[Excerpt from a dataset]
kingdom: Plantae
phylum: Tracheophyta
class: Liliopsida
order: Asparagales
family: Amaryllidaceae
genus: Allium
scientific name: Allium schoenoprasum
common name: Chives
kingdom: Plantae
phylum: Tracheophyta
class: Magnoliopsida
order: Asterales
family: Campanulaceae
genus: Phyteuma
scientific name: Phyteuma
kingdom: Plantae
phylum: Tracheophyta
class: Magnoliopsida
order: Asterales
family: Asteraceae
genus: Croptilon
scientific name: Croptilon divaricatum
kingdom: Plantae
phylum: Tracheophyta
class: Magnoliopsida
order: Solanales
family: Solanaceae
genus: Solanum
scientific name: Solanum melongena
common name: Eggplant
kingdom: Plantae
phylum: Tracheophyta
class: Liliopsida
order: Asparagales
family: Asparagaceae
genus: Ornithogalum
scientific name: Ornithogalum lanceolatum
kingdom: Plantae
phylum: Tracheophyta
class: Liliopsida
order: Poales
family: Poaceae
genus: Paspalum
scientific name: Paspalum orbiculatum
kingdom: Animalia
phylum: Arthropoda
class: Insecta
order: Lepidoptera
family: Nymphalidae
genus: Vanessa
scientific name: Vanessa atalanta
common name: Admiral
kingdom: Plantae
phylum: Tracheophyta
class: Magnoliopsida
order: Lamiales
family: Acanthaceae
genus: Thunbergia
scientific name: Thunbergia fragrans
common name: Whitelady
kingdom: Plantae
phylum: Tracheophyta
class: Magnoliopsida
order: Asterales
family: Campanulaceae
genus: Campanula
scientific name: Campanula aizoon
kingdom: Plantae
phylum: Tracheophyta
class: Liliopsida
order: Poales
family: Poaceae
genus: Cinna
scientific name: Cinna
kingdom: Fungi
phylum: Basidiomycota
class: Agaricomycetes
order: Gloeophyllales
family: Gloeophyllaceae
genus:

■ **TO DO**:
Reproduce every line of the listing above word for word, keeping the original order.

■ **ANSWER FOR THIS EXERCISE**:
kingdom: Plantae
phylum: Tracheophyta
class: Liliopsida
order: Asparagales
family: Amaryllidaceae
genus: Allium
scientific name: Allium schoenoprasum
common name: Chives
kingdom: Plantae
phylum: Tracheophyta
class: Magnoliopsida
order: Asterales
family: Campanulaceae
genus: Phyteuma
scientific name: Phyteuma
kingdom: Plantae
phylum: Tracheophyta
class: Magnoliopsida
order: Asterales
family: Asteraceae
genus: Croptilon
scientific name: Croptilon divaricatum
kingdom: Plantae
phylum: Tracheophyta
class: Magnoliopsida
order: Solanales
family: Solanaceae
genus: Solanum
scientific name: Solanum melongena
common name: Eggplant
kingdom: Plantae
phylum: Tracheophyta
class: Liliopsida
order: Asparagales
family: Asparagaceae
genus: Ornithogalum
scientific name: Ornithogalum lanceolatum
kingdom: Plantae
phylum: Tracheophyta
class: Liliopsida
order: Poales
family: Poaceae
genus: Paspalum
scientific name: Paspalum orbiculatum
kingdom: Animalia
phylum: Arthropoda
class: Insecta
order: Lepidoptera
family: Nymphalidae
genus: Vanessa
scientific name: Vanessa atalanta
common name: Admiral
kingdom: Plantae
phylum: Tracheophyta
class: Magnoliopsida
order: Lamiales
family: Acanthaceae
genus: Thunbergia
scientific name: Thunbergia fragrans
common name: Whitelady
kingdom: Plantae
phylum: Tracheophyta
class: Magnoliopsida
order: Asterales
family: Campanulaceae
genus: Campanula
scientific name: Campanula aizoon
kingdom: Plantae
phylum: Tracheophyta
class: Liliopsida
order: Poales
family: Poaceae
genus: Cinna
scientific name: Cinna
kingdom: Fungi
phylum: Basidiomycota
class: Agaricomycetes
order: Gloeophyllales
family: Gloeophyllaceae
genus:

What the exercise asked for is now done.